Caroline Muegge

Alexander Kluge, “Der Luftangriff auf Halberstadt am 8. April 1945”

 

 

In his article, Walter Pape is interested in whether the war and “speziell der Bombenkrieg überhaupt” can be expressed in words, and states that this is really an aesthetic question, a question of “Wahrnehmung und der (perspektivischen) Darstellung.”  He wants to show that “Bilder bezeichnungsweise die Kategorie der ‘Anschaulichkeit’ gerade dann im historischen oder autobiographischen Erzählen eine bedeutende Rolle spielen kann, wenn die Sinngebung nur schwer über narrative Strukturen vermittelbar ist (184).”  Both of the authors that Pape examines, Bernhard and Kluge, were directly affected by the air raids, wrote about their experiences thirty years after they occurred, and make “die menschliche Wahrnehmung” a central focus of their work.  While Bernhards Ursache shows how perception and experience of the attacks and “Subjektbildung” are causally placed on top of each other, Kluge’s text clarifies the complicated network of perceiving and representing historical reality.  Pape says that Kluge does not just depict the perceptual situation for the reader, but also the process of cognition.  Citing the opening example of Frau Schrader, he shows how her senses are not attuned to the event, how she has not registered the reality of the bombing.  Kluge points many times in his text to the problem of appearance.  This access to the cognition of the characters, and the attempt to express it to the reader, who as non-participant does not have the same cognitive horizon as the character, results in a seemingly inappropriate reaction on the part of the character.  This discrepance results in “das bekannte Phänomen des Grotesken und der Komik“ (187).   Kluge also shows how a foreign, violent, unforeseen sensation disturbs the interplay of (Kant’s three) analogies (Substanz, Kausalität, Koexistenz).  He depicts experiences that are beyond human experience, yet succeeds visually and perspectively in creating a narrative “jenseits von Klischees” (188).  Just as Kluge tries to recreate the immediacy of cognition in his narration, the other materials in the text also speak directly to the reader: the quoted interview from 1952, photos, maps, and technical drawings.  “All das summiert sich zu einem Angebot an die Sinne des Lesers, an die Seelen-Tätigkeit der Analogien der Erfahrung” (188).  

 

In his article, Andreas Huyssen seeks to explain the recent German peace movement and how the German response to the Iraq war is set apart from massive opposition across Europe, namely that it “displays a curious mix of memory and forgetting” (163).  Huyssen argues that we are seeing “a kind of time-space expansion”: the present is expanded and the past looms large.  He asks what the nature of this time-space expansion is, what pasts are chosen to be incorporated into the present, and who does this choosing. 

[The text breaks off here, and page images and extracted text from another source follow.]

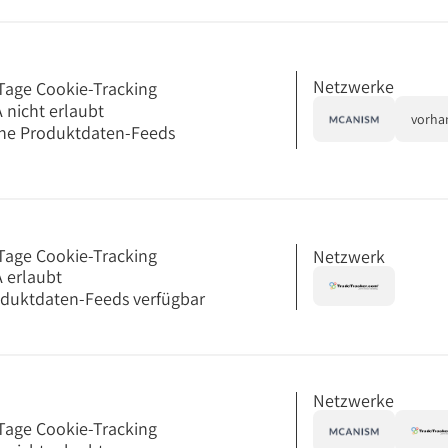
Netzwerke
Tage Cookie-Tracking
 nicht erlaubt
vorha
ne Produktdaten-Feeds
Tage Cookie-Tracking
Netzwerk
 erlaubt
duktdaten-Feeds verfügbar
Netzwerke
Tage Cookie-Tracking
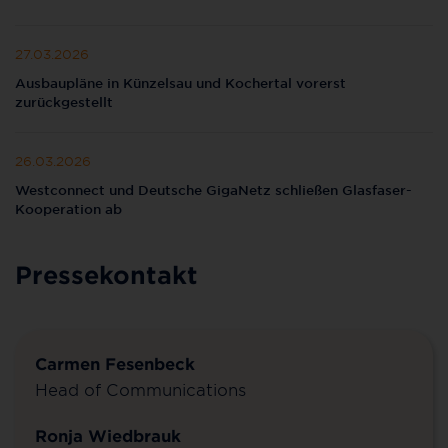
27.03.2026
Ausbaupläne in Künzelsau und Kochertal vorerst
zurückgestellt
26.03.2026
Westconnect und Deutsche GigaNetz schließen Glasfaser-
Kooperation ab
Pressekontakt
Carmen Fesenbeck
Head of Communications
Ronja Wiedbrauk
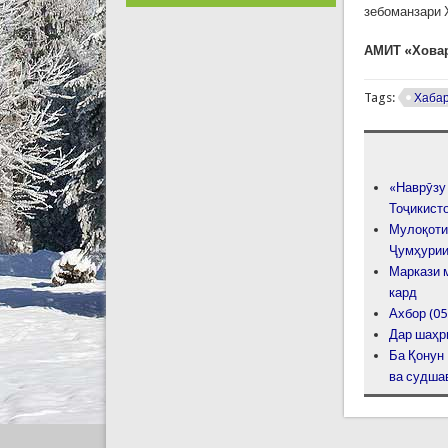
зебоманзари 
АМИТ «Хова
Tags:
Хаба
«Наврӯзу
Тоҷикист
Мулоқоти
Ҷумҳурии
Маркази 
кард
Ахбор (05
Дар шаҳр
Ба Қонун
ва судша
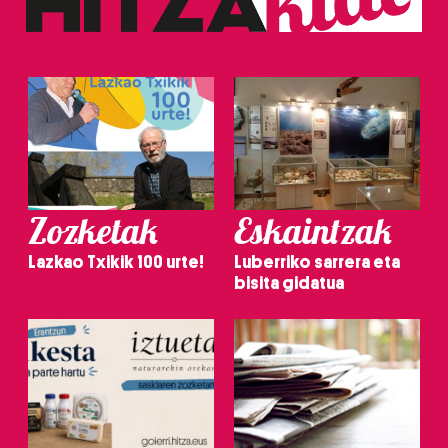
Zozketak
Eskaintzak
Lazkao Txikik 100 urte!
Luberriko sarrera eta
bisita gidatua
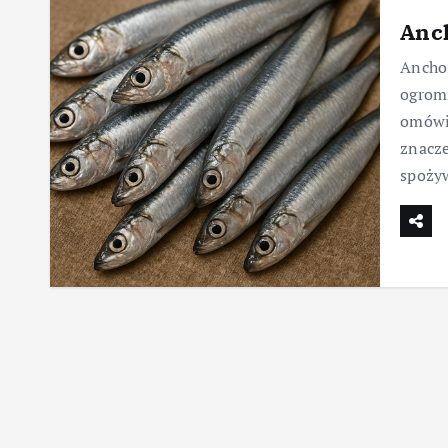
Anch
Anchoi
ogrom
omówię
znacze
spoży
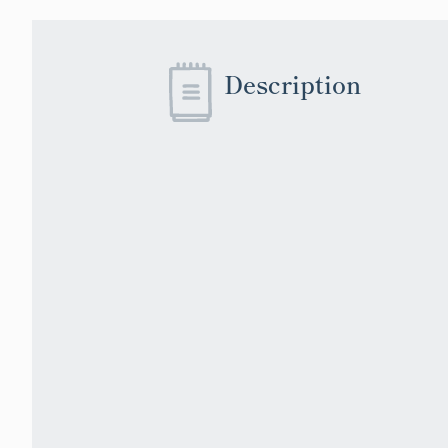
Description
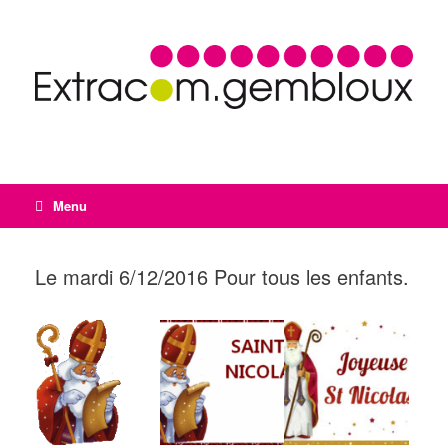
Menu
Le mardi 6/12/2016 Pour tous les enfants.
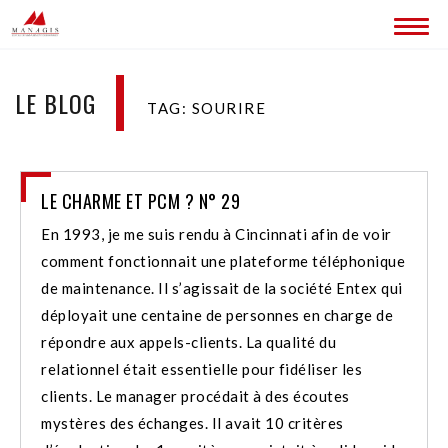
ACCUEIL
LE BLOG
TAG: SOURIRE
BLOG
LES SITES MANAGIS
LE CHARME ET PCM ? N° 29
CONTACT
En 1993, je me suis rendu à Cincinnati afin de voir
comment fonctionnait une plateforme téléphonique
de maintenance. Il s’agissait de la société Entex qui
déployait une centaine de personnes en charge de
répondre aux appels-clients. La qualité du
relationnel était essentielle pour fidéliser les
clients. Le manager procédait à des écoutes
mystères des échanges. Il avait 10 critères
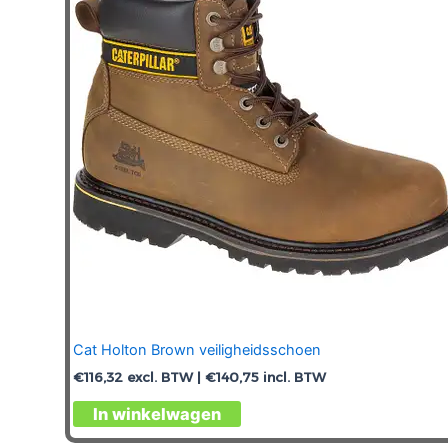
kan
gekozen
worden
op
de
productpagina
Cat Holton Brown veiligheidsschoen
€
116,32
excl. BTW |
€
140,75
incl. BTW
Dit
In winkelwagen
product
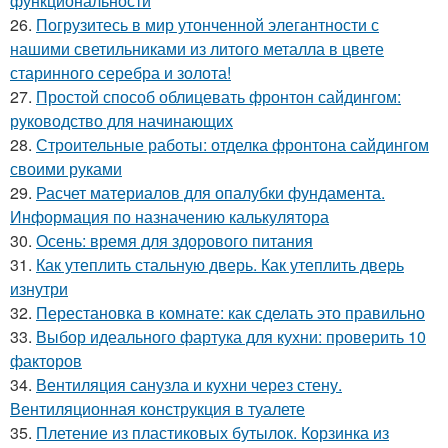
функциональности
26.
Погрузитесь в мир утонченной элегантности с
нашими светильниками из литого металла в цвете
старинного серебра и золота!
27.
Простой способ облицевать фронтон сайдингом:
руководство для начинающих
28.
Строительные работы: отделка фронтона сайдингом
своими руками
29.
Расчет материалов для опалубки фундамента.
Информация по назначению калькулятора
30.
Осень: время для здорового питания
31.
Как утеплить стальную дверь. Как утеплить дверь
изнутри
32.
Перестановка в комнате: как сделать это правильно
33.
Выбор идеального фартука для кухни: проверить 10
факторов
34.
Вентиляция санузла и кухни через стену.
Вентиляционная конструкция в туалете
35.
Плетение из пластиковых бутылок. Корзинка из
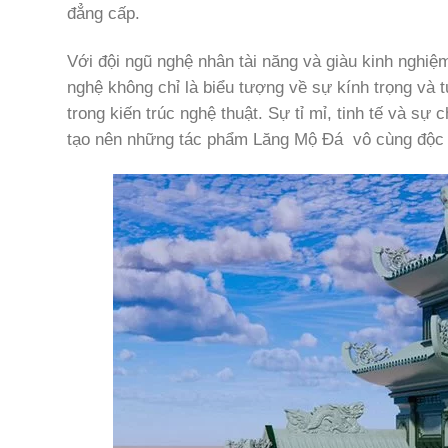
đẳng cấp.
Với đội ngũ nghệ nhân tài năng và giàu kinh ngh
nghệ không chỉ là biểu tượng về sự kính trọng và 
trong kiến trúc nghệ thuật. Sự tỉ mỉ, tinh tế và s
tạo nên những tác phẩm Lăng Mộ Đá vô cùng độc 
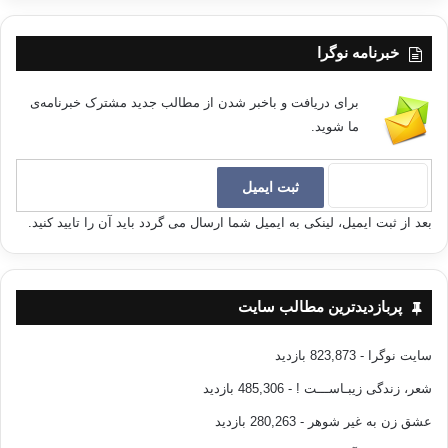
خبرنامه نوگرا
برای دریافت و باخبر شدن از مطالب جدید مشترک خبرنامه‌ی
ما شوید.
بعد از ثبت ایمیل، لینکی به ایمیل شما ارسال می گردد باید آن را تایید کنید.
پربازدیدترین مطالب سایت
سایت نوگرا
- 823,873 بازدید
شعر، زندگی زیبـاســـت !
- 485,306 بازدید
عشق زن به غیر شوهر
- 280,263 بازدید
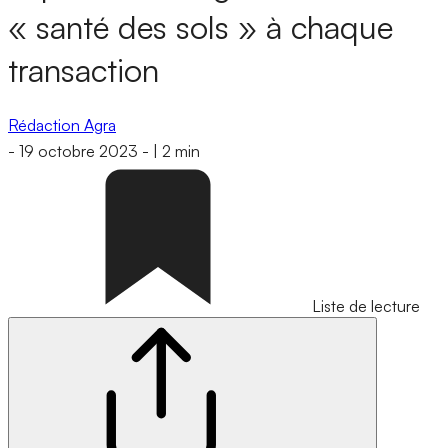
« santé des sols » à chaque
transaction
Rédaction Agra
-
19 octobre 2023
-
|
2 min
Liste de lecture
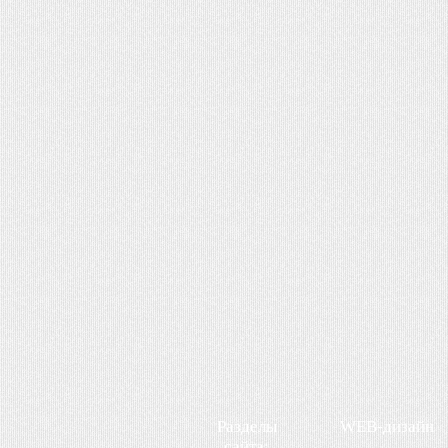
Разделы
WEB-дизайн
сайта:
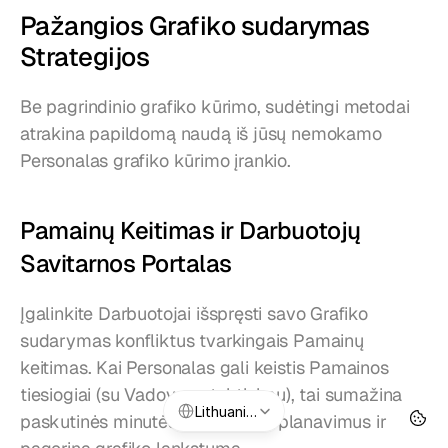
Pažangios Grafiko sudarymas 
Strategijos
Be pagrindinio grafiko kūrimo, sudėtingi metodai 
atrakina papildomą naudą iš jūsų nemokamo 
Personalas grafiko kūrimo įrankio.
Pamainų Keitimas ir Darbuotojų 
Savitarnos Portalas
Įgalinkite Darbuotojai išspręsti savo Grafiko 
sudarymas konfliktus tvarkingais Pamainų 
keitimas. Kai Personalas gali keistis Pamainos 
tiesiogiai (su Vadovo patvirtinimu), tai sumažina 
Select Language
Lithuanian
paskutinės minutės padengimo planavimus ir 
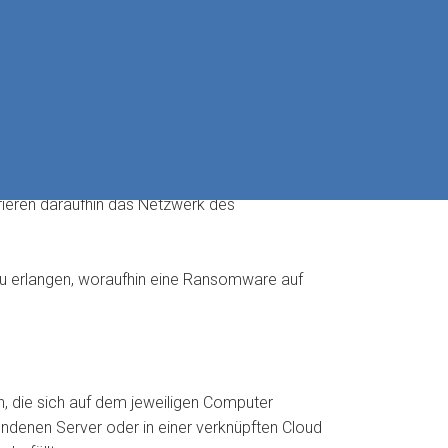
icherung MELANI
sind bisher die folgenden
zu einer bösartigen Webseite beinhalten.
trieren daraufhin das Netzwerk des
zu erlangen, woraufhin eine Ransomware auf
n, die sich auf dem jeweiligen Computer
ndenen Server oder in einer verknüpften Cloud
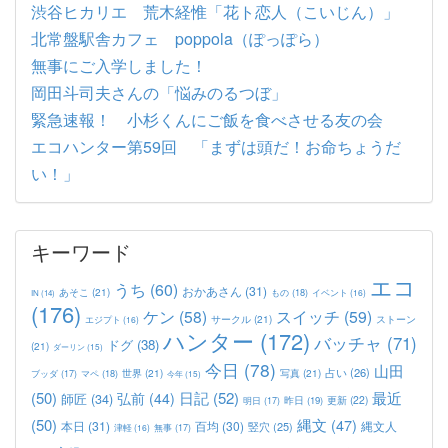
渋谷ヒカリエ 荒木経惟「花ト恋人（こいじん）」
北常盤駅舎カフェ poppola（ぽっぽら）
無事にご入学しました！
岡田斗司夫さんの「悩みのるつぼ」
緊急速報！ 小杉くんにご飯を食べさせる友の会
エコハンター第59回 「まずは頭だ！お命ちょうだ
い！」
キーワード
エコ
うち
(60)
おかあさん
(31)
あそこ
(21)
もの
(18)
イベント
(16)
IN
(14)
(176)
ケン
(58)
スイッチ
(59)
サークル
(21)
ストーン
エジプト
(16)
ハンター
(172)
バッチャ
(71)
ドグ
(38)
(21)
ダーリン
(15)
今日
(78)
山田
占い
(26)
世界
(21)
写真
(21)
マペ
(18)
ブッダ
(17)
今年
(15)
(50)
日記
(52)
最近
弘前
(44)
師匠
(34)
更新
(22)
昨日
(19)
明日
(17)
(50)
縄文
(47)
本日
(31)
百均
(30)
竪穴
(25)
縄文人
津軽
(16)
無事
(17)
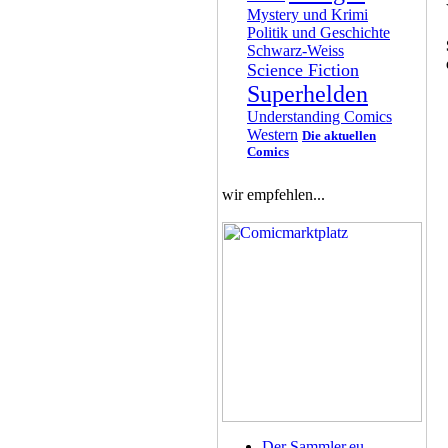
Mystery und Krimi
Politik und Geschichte
Schwarz-Weiss
Science Fiction
Superhelden
Understanding Comics
Western
Die aktuellen
Comics
wir empfehlen...
Der Sammler.eu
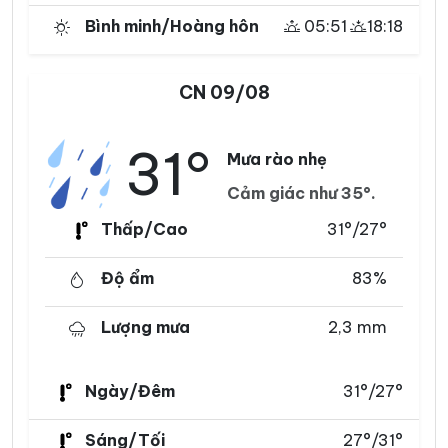
Bình minh/Hoàng hôn
05:51
18:18
CN 09/08
31°
Mưa rào nhẹ
Cảm giác như 35°.
Thấp/Cao
31°/27°
Độ ẩm
83%
Lượng mưa
2,3 mm
Ngày/Đêm
31°/27°
Sáng/Tối
27°/31°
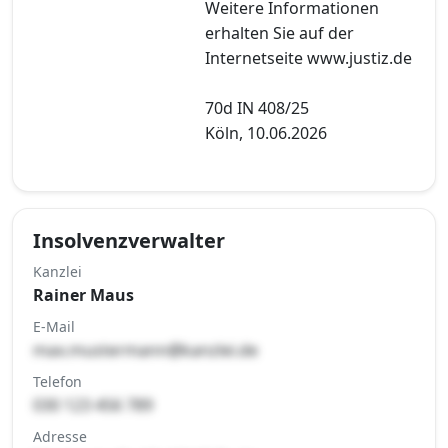
Weitere Informationen
erhalten Sie auf der
Internetseite www.justiz.de
70d IN 408/25
Köln, 10.06.2026
Insolvenzverwalter
Kanzlei
Rainer Maus
E-Mail
max.mustermann@kanzlei.de
Telefon
030 123 456 789
Adresse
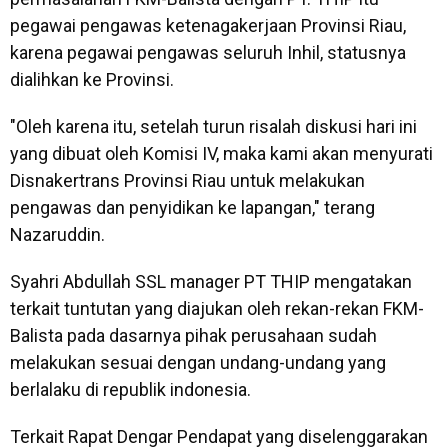
pegawai pengawas ketenagakerjaan Provinsi Riau,
karena pegawai pengawas seluruh Inhil, statusnya
dialihkan ke Provinsi.
"Oleh karena itu, setelah turun risalah diskusi hari ini
yang dibuat oleh Komisi IV, maka kami akan menyurati
Disnakertrans Provinsi Riau untuk melakukan
pengawas dan penyidikan ke lapangan," terang
Nazaruddin.
Syahri Abdullah SSL manager PT THIP mengatakan
terkait tuntutan yang diajukan oleh rekan-rekan FKM-
Balista pada dasarnya pihak perusahaan sudah
melakukan sesuai dengan undang-undang yang
berlalaku di republik indonesia.
Terkait Rapat Dengar Pendapat yang diselenggarakan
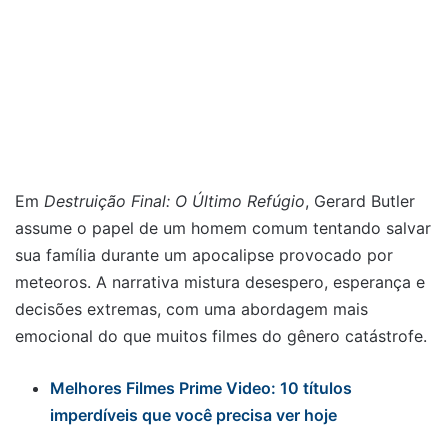
Em
Destruição Final: O Último Refúgio
, Gerard Butler
assume o papel de um homem comum tentando salvar
sua família durante um apocalipse provocado por
meteoros. A narrativa mistura desespero, esperança e
decisões extremas, com uma abordagem mais
emocional do que muitos filmes do gênero catástrofe.
Melhores Filmes Prime Video: 10 títulos
imperdíveis que você precisa ver hoje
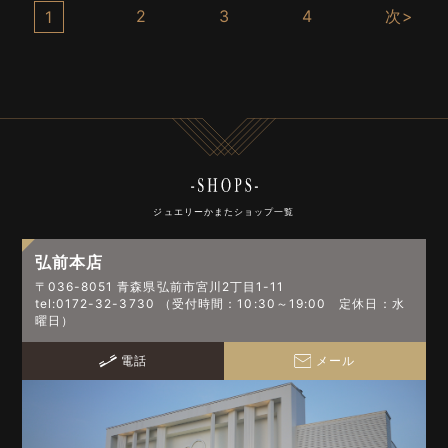
2
3
4
次>
1
ジュエリーかまたショップ一覧
弘前本店
〒036-8051 青森県弘前市宮川2丁目1-11
tel:0172-32-3730 （受付時間：10:30～19:00 定休日：水
曜日）
電話
メール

In examining the German peace movement of 2003, Huyssen notes that “for the first time, the peace movement bolstered its positions by referring directly to the experience of the strategic bombings of German cities in World War II” (164).  He points to the publication of Jörg Friedrich’s Der Brand in 2002 as an explanation of the altered memoryscape.  Huyssen argues that Friedrich structured his book similarly to Kluge’s, in that space rather than time organizes the material.  Kluge contrasted the strategy from above (production of flyers and bombs) with the strategy from below (trying to find safe shelters, surviving the fires), rather than narrating his story chronologically.  Huyssen also states that the text-image montages “operate at a documentary level, but are clearly intended to generate a strong affective response,” making “the borders between past and present more fluid, as if one shared the experience itself” (170).  Although this is a criticism of Friedrich rather than Kluge, who, according to Huyssen, maintains distance in his writing, it is worth asking what the relationship between past and present is in Kluge’s text.  And while Huyssen believes Kluge to distance himself from the reader, Pape argues that Kluge’s text is all about its immediacy to the reader.  Thus, how should we approach this distance/immediacy dynamic in Kluge’s text and how do the images play into this tension? 

 

 

Huyssen, Andreas.  „Air War Legacies: From Dresden to Baghdad.“  New German Critique 90 (2003): 163-176.

                                           

Pape, Walter.  „Mich für mein ganzes Laben verletzendes Geschehen als Erlebnis“: Die Luftangriffe auf Salzburg (1944) in Thomas Bernhards Die Ursache und Alexander Kluges Der Luftangriff auf Halberstadt am 8. April 1945.” Amsterdamer Beiträge zur Neueren Germanistik 60 (2006): 181-197.